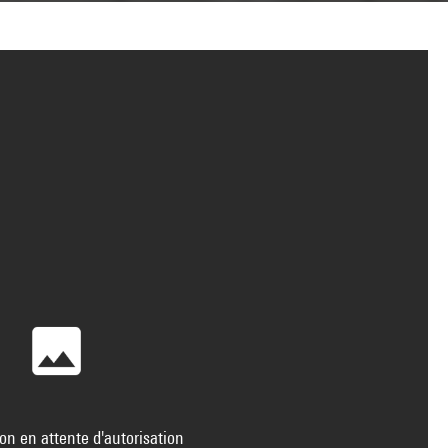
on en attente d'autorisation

========================================================================

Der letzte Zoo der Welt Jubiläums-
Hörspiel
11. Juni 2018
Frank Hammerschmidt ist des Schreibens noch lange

========================================================================

» **HOW TO COMPLETE THIS TASK**: Please give an exact copy of the lines above, beginning with the line containing "11. Juni 2018" and running through the line containing "Frank Hammerschmidt ist", and of no other lines.

» **SOLUTION**:
11. Juni 2018
Frank Hammerschmidt ist des Schreibens noch lange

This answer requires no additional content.